According to the1947-1948 Illinois Blue Book, “In 1818 this cherry box was the safety vault for the deposit of all cash, bonds and securities of the State of Illinois. This storage box contained a pair of pan scales for weighing gold dust, as well as a lever scale for weighing gold coins of the period, so that the Treasurer could be sure that clever frontiersmen had not shaved gold off the unmilled edges with their hunting knives.” Research indicates that only two Illinois treasurers used this money storage box and pan scales at the Kaskaskia Capitol. The first Illinois Treasurer was John Thomas (D-St. Clair County), appointed to office by the Illinois General Assembly on October 9, 1818. Thomas had previously served as Treasurer of the Illinois Territorial Government. Treasurer Thomas died in July 1819 and R.K. McLaughlin (D-Fayette County) was appointed as his replacement in August 1819. The State Capitol was relocated to Vandalia in 1820.

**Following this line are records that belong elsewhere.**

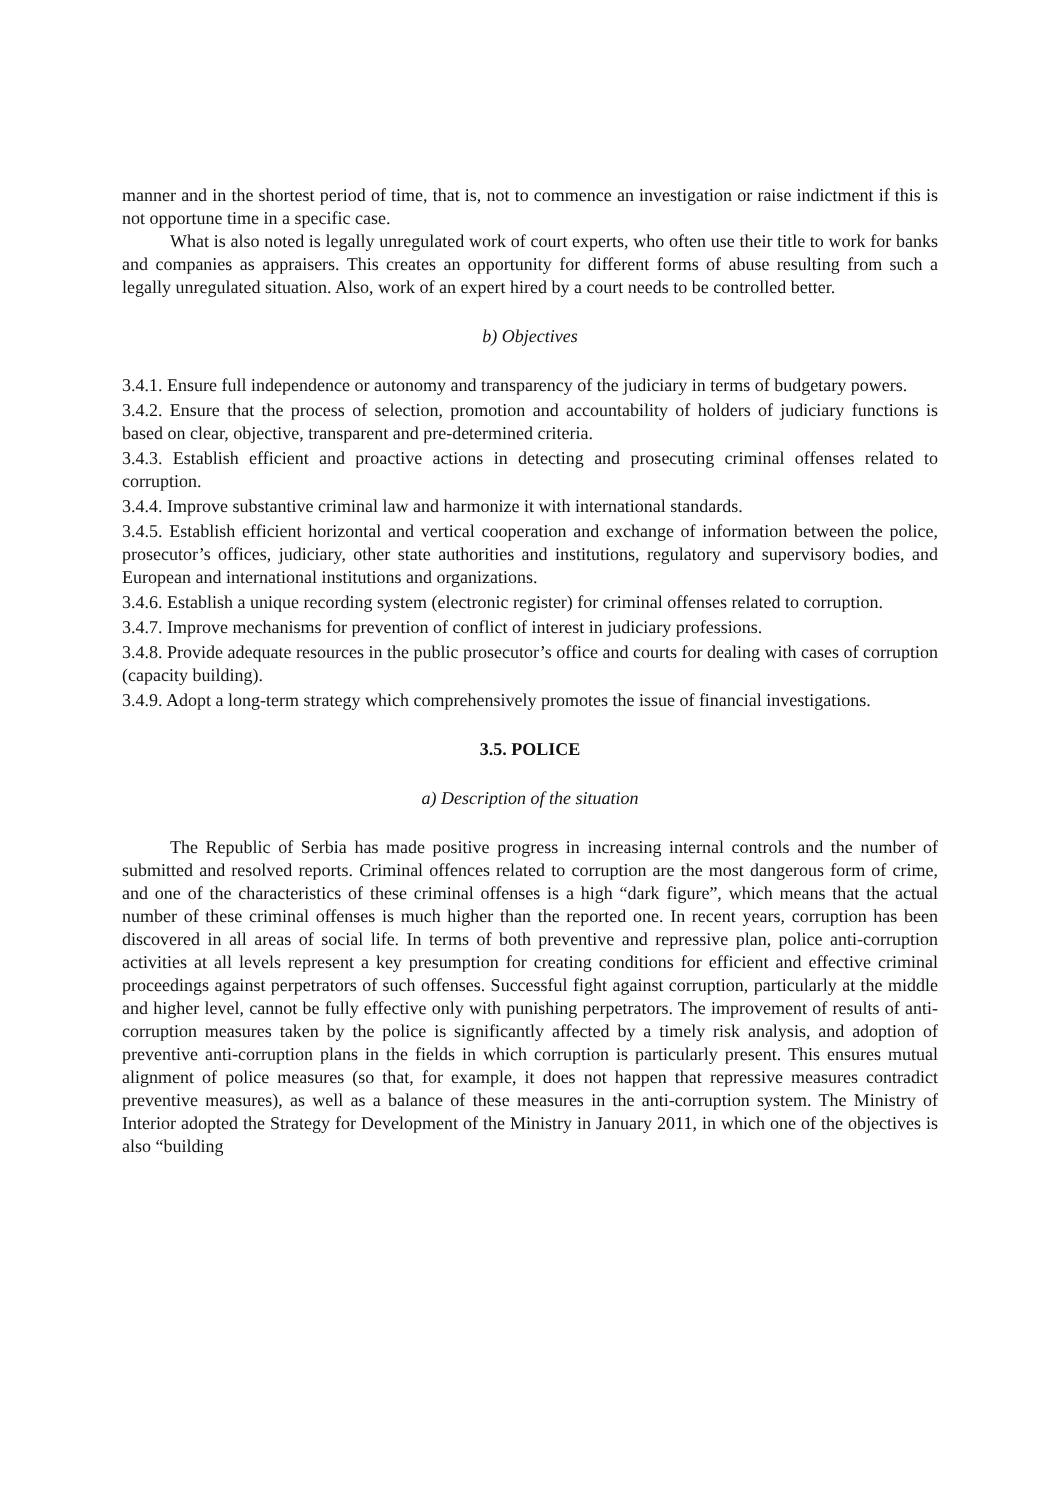manner and in the shortest period of time, that is, not to commence an investigation or raise indictment if this is not opportune time in a specific case.
What is also noted is legally unregulated work of court experts, who often use their title to work for banks and companies as appraisers. This creates an opportunity for different forms of abuse resulting from such a legally unregulated situation. Also, work of an expert hired by a court needs to be controlled better.
b) Objectives
3.4.1. Ensure full independence or autonomy and transparency of the judiciary in terms of budgetary powers.
3.4.2. Ensure that the process of selection, promotion and accountability of holders of judiciary functions is based on clear, objective, transparent and pre-determined criteria.
3.4.3. Establish efficient and proactive actions in detecting and prosecuting criminal offenses related to corruption.
3.4.4. Improve substantive criminal law and harmonize it with international standards.
3.4.5. Establish efficient horizontal and vertical cooperation and exchange of information between the police, prosecutor’s offices, judiciary, other state authorities and institutions, regulatory and supervisory bodies, and European and international institutions and organizations.
3.4.6. Establish a unique recording system (electronic register) for criminal offenses related to corruption.
3.4.7. Improve mechanisms for prevention of conflict of interest in judiciary professions.
3.4.8. Provide adequate resources in the public prosecutor’s office and courts for dealing with cases of corruption (capacity building).
3.4.9. Adopt a long-term strategy which comprehensively promotes the issue of financial investigations.
3.5. POLICE
a) Description of the situation
The Republic of Serbia has made positive progress in increasing internal controls and the number of submitted and resolved reports. Criminal offences related to corruption are the most dangerous form of crime, and one of the characteristics of these criminal offenses is a high “dark figure”, which means that the actual number of these criminal offenses is much higher than the reported one. In recent years, corruption has been discovered in all areas of social life. In terms of both preventive and repressive plan, police anti-corruption activities at all levels represent a key presumption for creating conditions for efficient and effective criminal proceedings against perpetrators of such offenses. Successful fight against corruption, particularly at the middle and higher level, cannot be fully effective only with punishing perpetrators. The improvement of results of anti-corruption measures taken by the police is significantly affected by a timely risk analysis, and adoption of preventive anti-corruption plans in the fields in which corruption is particularly present. This ensures mutual alignment of police measures (so that, for example, it does not happen that repressive measures contradict preventive measures), as well as a balance of these measures in the anti-corruption system. The Ministry of Interior adopted the Strategy for Development of the Ministry in January 2011, in which one of the objectives is also “building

Illinois Historic Preservation Agency Curator Linda Norbut Suits does not believe the cherry wood money storage box and pan scales were used at any of the Vandalia Statehouses. IHPA officials believe a tin strong box was used in the treasurer’s office in and around the Vandalia Statehouses. Historians do believe, however, that the cherry wood box and tin strong box were used similarly. The treasurer’s office used these storage boxes to hold money and fines collected by people who owed money to the state. “We believe the treasurer’s office would use the box to store money and papers the treasurer wanted to lock up,” said Suits. “Then the treasurer’s office would then take that money to the designated state bank where the money, bonds and securities were safely held.”
The original treasurer’s money storage box and pan scales are now permanently on display at the Old State Capitol in Springfield. The set is on display at the Vandalia Statehouse for one day, July 20, 2011, from 11 a.m. until 4 p.m.